Our results are in agreement with several reports in the literature that have documented changes in causes of death among HIV-infected patients in the HAART era, with decreases in AIDS-related causes of death and increases of cancer, CVDs, and liver diseases.5-10 For example, using combined information on HIV/AIDS surveillance with vital statistics data from New York City, Sackoff et al6 showed an increase in the proportion of non-HIV/AIDS-related causes of death from 19.8% to 26.3% between 1999 and 2004 with substance abuse, CVD, and cancer as the top ranking conditions. In the HIV Outpatient Study, Palella et al8 showed that non-AIDS-related causes of death increased from 13.1% to 42.5% between 1996 and 2004, with CVD being the leading cause of death in this group in 2004. More recently, Lewden et al9 showed significant increases in cancer, liver diseases and CVDs as non-AIDS-related causes of death in HIV-infected adults in France, and Novoa et al10 showed similar trends in Spain. We have recently shown that in Brazil between 1999 and 2004, the proportion of non-AIDS-related causes of death reported on death certificates of patients that had HIV/AIDS as one of the causes of death increased significantly, as did CVD.16
Among the main strengths of our study was the use of a database linkage algorithm that allowed us to determine the vital status of patients who otherwise would be considered to be lost to follow-up, which increased the death rate by 57% and kept the loss to follow-up rate at 2.4 per 100 person-years. Even though vital status was still missing for 170 patients lost to follow-up, we believe that this has not affected our results as these patients tended to be younger and to have higher CD4 cell counts than patients remaining in the cohort. Thus, if these losses to follow-up were due to death, the likely cause is a non-AIDS-related condition, as these characteristics are associated with non-AIDS-related causes of death.32,33 Another strength of our study was the use of the CoDe algorithm,20 which allowed for a standardized classification of causes of death, which would not be possible if only data abstracted from death certificates or medical charts were used.
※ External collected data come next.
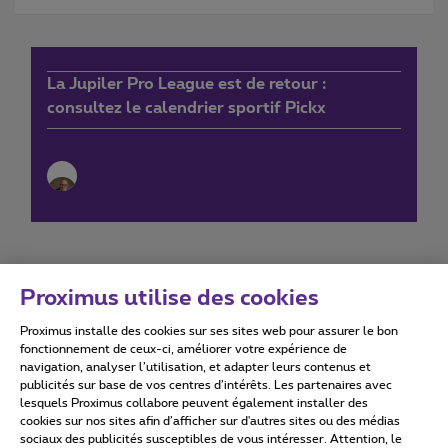
La Jupiler Pro League est de retour :
consultez le calendrier sportif Pickx
Proximus utilise des cookies
Proximus installe des cookies sur ses sites web pour assurer le bon
Conditions d'utilisation
Accessibility statement
fonctionnement de ceux-ci, améliorer votre expérience de
navigation, analyser l’utilisation, et adapter leurs contenus et
publicités sur base de vos centres d’intérêts. Les partenaires avec
lesquels Proximus collabore peuvent également installer des
cookies sur nos sites afin d’afficher sur d'autres sites ou des médias
sociaux des publicités susceptibles de vous intéresser. Attention, le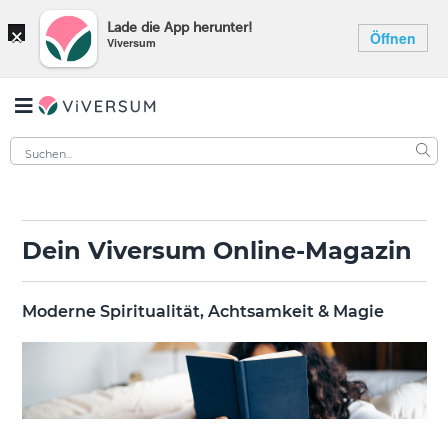
×
Lade die App herunter!
Öffnen
Viversum
Dein Viversum Online-Magazin
Moderne Spiritualität, Achtsamkeit & Magie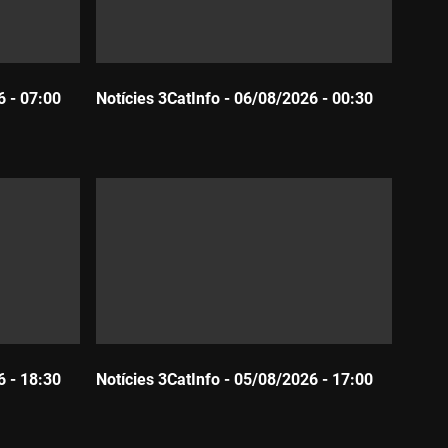
6 - 07:00
Notícies 3CatInfo - 06/08/2026 - 00:30
Durada:
6 - 18:30
Notícies 3CatInfo - 05/08/2026 - 17:00
Durada:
The main limitation of our study was the relatively small number of deaths (n = 226), which made some of the models we used underpowered for associations. Another limitation was the retrospective nature of the study, which did not allow us to investigate potentially important variables, such as adherence to treatment, smoking status, hepatitis coinfection, and lipid and cholesterol blood levels.
In conclusion, our results indicate that in the HAART era, there has been a significant change in causes of death among HIV-infected patients in Rio de Janeiro, Brazil. Although overall death rates remained stable after 1999, deaths from AIDS-related causes decreased, whereas deaths from non-AIDS-related causes increased to the point that the latter became more common than the former. The major driving force behind this change seems to be longer survival due to the significant decrease in deaths due to AIDS-related causes. Our findings have major programmatic implications for developing countries. As access to HAART improves and HIV becomes a chronic condition, integration with other public programs such as smoking cessation and control of hypertension will become critically important for the long-term success of HIV/AIDS programs in developing countries.